- **The problem**:
Reproduce the data word for word, starting at its first line and ending with the line that contains "### Prepare the removable USB drive", including both of those lines.
*** Records provided ***
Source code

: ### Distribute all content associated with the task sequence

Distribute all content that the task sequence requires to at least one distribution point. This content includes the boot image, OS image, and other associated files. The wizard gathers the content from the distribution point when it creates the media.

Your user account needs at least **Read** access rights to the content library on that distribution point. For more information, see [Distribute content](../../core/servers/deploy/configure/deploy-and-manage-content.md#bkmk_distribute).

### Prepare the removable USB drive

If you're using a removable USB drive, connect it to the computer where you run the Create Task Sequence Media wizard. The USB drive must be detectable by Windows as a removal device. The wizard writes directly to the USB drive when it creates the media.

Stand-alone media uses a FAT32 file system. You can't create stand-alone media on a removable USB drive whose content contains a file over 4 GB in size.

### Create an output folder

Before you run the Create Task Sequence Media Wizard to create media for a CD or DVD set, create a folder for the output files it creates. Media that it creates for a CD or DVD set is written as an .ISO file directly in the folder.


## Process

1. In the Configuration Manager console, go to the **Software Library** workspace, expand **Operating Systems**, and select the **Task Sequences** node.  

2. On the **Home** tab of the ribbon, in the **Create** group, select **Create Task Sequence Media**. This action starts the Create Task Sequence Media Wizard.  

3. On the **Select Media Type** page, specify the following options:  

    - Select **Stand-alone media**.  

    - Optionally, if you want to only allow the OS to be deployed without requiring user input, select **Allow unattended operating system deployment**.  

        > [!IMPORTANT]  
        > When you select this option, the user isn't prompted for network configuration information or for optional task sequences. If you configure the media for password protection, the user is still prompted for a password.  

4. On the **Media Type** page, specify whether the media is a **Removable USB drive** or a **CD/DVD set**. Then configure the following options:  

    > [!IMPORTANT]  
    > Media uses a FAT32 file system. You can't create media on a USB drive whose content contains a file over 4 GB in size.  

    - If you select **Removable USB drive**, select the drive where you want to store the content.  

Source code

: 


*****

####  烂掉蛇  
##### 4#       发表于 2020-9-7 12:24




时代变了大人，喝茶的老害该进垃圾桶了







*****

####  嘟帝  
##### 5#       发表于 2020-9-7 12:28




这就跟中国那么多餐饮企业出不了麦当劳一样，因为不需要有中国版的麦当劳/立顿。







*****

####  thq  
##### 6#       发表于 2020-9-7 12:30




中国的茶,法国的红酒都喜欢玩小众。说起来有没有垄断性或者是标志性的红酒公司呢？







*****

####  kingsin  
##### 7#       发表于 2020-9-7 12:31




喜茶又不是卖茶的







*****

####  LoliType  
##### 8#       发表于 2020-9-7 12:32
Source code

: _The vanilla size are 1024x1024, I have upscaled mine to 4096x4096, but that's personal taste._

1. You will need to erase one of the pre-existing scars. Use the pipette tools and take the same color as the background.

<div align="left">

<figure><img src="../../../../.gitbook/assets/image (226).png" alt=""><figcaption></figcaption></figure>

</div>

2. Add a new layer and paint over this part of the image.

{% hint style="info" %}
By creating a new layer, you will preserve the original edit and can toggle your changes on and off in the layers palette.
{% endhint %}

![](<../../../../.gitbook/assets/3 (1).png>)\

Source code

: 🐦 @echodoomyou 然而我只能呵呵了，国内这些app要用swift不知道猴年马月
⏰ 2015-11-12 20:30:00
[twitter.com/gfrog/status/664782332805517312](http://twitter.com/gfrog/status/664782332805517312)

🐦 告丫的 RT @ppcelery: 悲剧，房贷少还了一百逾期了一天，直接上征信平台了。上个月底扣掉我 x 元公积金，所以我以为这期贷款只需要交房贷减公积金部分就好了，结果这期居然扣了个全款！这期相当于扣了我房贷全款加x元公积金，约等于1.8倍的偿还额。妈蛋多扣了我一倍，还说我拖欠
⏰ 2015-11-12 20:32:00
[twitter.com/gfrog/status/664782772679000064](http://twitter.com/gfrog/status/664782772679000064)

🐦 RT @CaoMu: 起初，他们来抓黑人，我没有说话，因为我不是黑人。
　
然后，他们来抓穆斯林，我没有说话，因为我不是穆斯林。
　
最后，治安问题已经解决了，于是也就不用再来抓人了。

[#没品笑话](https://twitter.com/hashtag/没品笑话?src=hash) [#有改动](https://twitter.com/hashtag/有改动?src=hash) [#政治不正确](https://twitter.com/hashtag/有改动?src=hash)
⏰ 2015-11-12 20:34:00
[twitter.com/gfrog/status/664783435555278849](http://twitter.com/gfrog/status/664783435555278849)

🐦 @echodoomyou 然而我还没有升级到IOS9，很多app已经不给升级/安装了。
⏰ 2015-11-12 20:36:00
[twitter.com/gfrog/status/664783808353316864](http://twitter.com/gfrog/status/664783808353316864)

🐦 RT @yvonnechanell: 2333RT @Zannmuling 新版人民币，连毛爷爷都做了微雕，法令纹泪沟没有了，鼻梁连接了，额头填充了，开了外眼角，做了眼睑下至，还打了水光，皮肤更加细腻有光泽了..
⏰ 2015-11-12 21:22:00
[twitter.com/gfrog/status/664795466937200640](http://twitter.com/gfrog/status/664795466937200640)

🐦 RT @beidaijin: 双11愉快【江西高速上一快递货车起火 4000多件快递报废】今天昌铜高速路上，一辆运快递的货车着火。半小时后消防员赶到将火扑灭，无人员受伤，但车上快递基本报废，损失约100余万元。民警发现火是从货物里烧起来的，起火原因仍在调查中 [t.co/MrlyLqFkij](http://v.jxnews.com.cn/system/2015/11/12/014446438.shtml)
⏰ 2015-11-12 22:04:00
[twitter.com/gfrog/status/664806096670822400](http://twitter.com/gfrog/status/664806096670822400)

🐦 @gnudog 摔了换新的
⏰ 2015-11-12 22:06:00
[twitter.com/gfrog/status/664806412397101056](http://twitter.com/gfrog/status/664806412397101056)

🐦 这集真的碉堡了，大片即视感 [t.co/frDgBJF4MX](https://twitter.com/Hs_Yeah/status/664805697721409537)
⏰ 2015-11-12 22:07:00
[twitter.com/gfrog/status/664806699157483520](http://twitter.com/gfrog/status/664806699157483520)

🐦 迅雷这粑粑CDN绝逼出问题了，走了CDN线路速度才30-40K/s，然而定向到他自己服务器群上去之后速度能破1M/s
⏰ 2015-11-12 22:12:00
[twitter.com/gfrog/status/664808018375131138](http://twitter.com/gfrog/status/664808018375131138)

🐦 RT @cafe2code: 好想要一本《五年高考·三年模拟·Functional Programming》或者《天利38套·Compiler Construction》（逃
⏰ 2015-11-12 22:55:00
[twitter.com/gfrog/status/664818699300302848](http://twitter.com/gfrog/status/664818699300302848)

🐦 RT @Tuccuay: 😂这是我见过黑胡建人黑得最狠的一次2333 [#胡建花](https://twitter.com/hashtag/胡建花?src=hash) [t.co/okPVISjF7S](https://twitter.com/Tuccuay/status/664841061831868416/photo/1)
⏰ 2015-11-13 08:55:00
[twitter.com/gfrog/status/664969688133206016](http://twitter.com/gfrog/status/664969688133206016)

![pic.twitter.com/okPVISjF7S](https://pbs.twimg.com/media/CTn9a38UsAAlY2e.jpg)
*** End of Records provided ***
- **Exercise result**:
Source code

: ### Distribute all content associated with the task sequence

Distribute all content that the task sequence requires to at least one distribution point. This content includes the boot image, OS image, and other associated files. The wizard gathers the content from the distribution point when it creates the media.

Your user account needs at least **Read** access rights to the content library on that distribution point. For more information, see [Distribute content](../../core/servers/deploy/configure/deploy-and-manage-content.md#bkmk_distribute).

### Prepare the removable USB drive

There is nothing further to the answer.